Copy each line below that includes "nose".

═════ Provided data

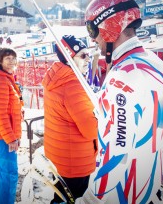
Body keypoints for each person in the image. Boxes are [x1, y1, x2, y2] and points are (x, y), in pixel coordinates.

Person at [76, 0, 163, 204]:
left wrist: (91, 198)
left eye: (93, 29)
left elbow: (116, 153)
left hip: (121, 193)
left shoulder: (122, 77)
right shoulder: (158, 64)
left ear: (109, 26)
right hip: (148, 184)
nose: (93, 38)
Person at [42, 35, 98, 203]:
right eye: (82, 55)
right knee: (71, 198)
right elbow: (91, 130)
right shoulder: (72, 86)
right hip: (75, 160)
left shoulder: (57, 77)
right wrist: (101, 116)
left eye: (87, 54)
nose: (88, 59)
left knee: (61, 196)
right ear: (68, 57)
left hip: (60, 154)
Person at [0, 47, 23, 204]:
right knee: (9, 174)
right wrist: (10, 138)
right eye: (7, 58)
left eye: (13, 58)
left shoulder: (6, 79)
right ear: (0, 61)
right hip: (4, 136)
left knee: (2, 172)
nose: (11, 61)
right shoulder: (1, 81)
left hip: (4, 135)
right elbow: (0, 114)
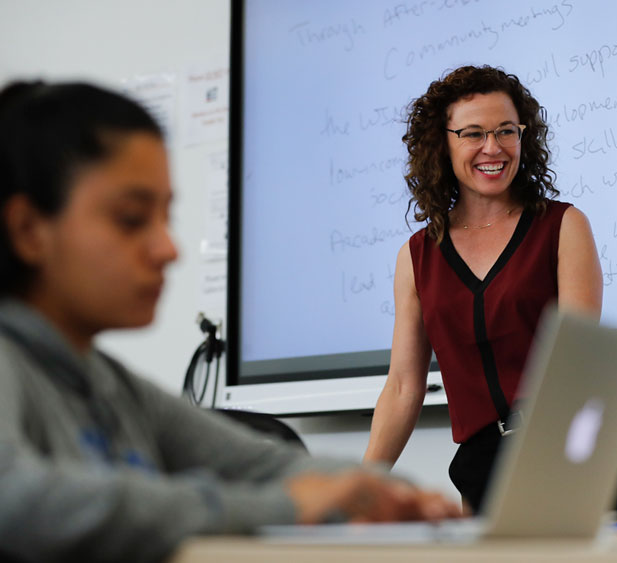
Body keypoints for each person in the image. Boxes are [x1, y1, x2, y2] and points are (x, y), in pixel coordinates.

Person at [0, 81, 460, 563]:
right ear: (29, 231)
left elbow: (267, 465)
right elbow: (19, 500)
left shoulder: (115, 386)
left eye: (166, 216)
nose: (168, 248)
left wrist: (395, 494)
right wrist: (285, 508)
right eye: (132, 218)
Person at [363, 65, 617, 518]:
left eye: (506, 131)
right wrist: (361, 489)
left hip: (571, 456)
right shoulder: (417, 256)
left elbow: (578, 367)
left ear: (523, 136)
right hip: (482, 470)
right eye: (473, 133)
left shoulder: (563, 226)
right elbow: (401, 387)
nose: (492, 148)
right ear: (444, 142)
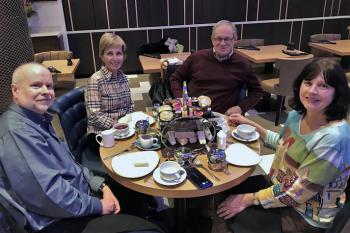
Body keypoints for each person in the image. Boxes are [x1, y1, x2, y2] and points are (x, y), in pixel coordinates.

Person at [0, 63, 162, 233]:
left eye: (49, 86)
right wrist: (98, 206)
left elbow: (71, 164)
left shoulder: (38, 120)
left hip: (80, 198)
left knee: (135, 192)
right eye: (36, 85)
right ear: (15, 90)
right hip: (59, 221)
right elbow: (50, 196)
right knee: (148, 229)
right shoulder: (17, 132)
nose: (45, 91)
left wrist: (101, 185)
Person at [217, 58, 350, 233]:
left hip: (303, 215)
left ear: (337, 93)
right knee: (225, 189)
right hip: (280, 187)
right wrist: (249, 124)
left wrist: (248, 199)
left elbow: (296, 194)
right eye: (308, 82)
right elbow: (282, 144)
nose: (312, 91)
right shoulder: (297, 115)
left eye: (323, 86)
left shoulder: (333, 139)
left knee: (227, 218)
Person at [170, 20, 263, 115]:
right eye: (219, 38)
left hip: (223, 118)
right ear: (212, 40)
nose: (222, 43)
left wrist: (241, 108)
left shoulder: (243, 64)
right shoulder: (196, 57)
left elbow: (257, 91)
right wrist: (181, 99)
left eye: (227, 39)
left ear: (234, 40)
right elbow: (175, 78)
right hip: (192, 114)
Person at [85, 32, 134, 155]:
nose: (115, 58)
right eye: (109, 53)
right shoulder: (95, 80)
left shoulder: (123, 77)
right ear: (101, 56)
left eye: (119, 53)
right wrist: (117, 125)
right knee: (126, 154)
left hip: (122, 131)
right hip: (101, 134)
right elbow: (94, 115)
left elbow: (129, 106)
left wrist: (127, 124)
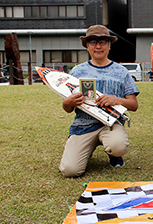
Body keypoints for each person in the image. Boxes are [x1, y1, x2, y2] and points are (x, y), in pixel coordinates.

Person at [59, 25, 139, 177]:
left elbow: (133, 105)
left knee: (118, 146)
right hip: (83, 126)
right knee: (70, 171)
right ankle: (85, 150)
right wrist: (68, 102)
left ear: (109, 46)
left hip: (110, 124)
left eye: (102, 42)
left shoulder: (121, 72)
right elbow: (67, 107)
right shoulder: (76, 72)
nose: (98, 46)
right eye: (93, 42)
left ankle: (114, 154)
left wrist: (115, 99)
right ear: (87, 46)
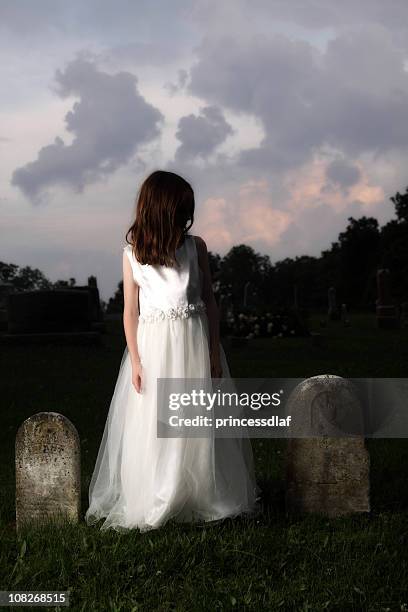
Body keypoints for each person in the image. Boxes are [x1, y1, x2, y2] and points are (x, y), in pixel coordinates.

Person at [85, 170, 260, 532]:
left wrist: (213, 349)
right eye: (182, 209)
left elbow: (209, 299)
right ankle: (159, 493)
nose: (187, 217)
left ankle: (198, 492)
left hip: (194, 344)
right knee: (155, 423)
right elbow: (130, 310)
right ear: (164, 209)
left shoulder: (196, 247)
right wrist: (135, 359)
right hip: (155, 349)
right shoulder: (134, 253)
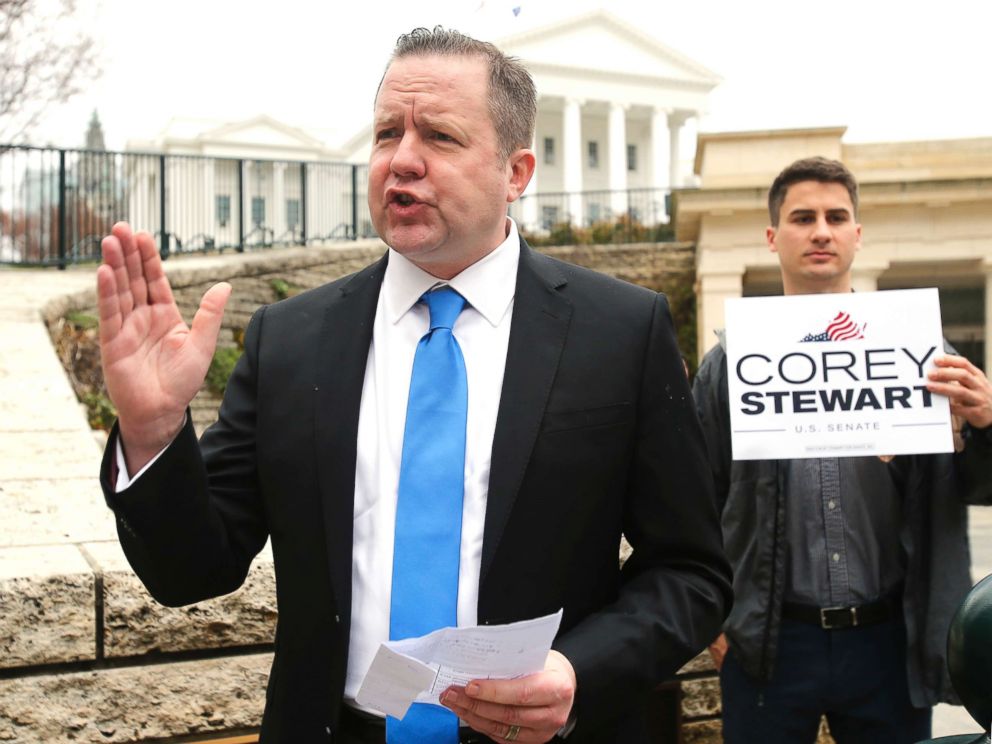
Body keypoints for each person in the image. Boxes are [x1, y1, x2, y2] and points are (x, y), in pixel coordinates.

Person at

══════════

Response =>
nose: (93, 38)
nose: (88, 59)
nose: (11, 61)
nose: (168, 248)
nose: (492, 148)
nose: (45, 91)
nose: (312, 91)
nose: (222, 43)
nose: (115, 58)
nose: (98, 46)
nose: (187, 217)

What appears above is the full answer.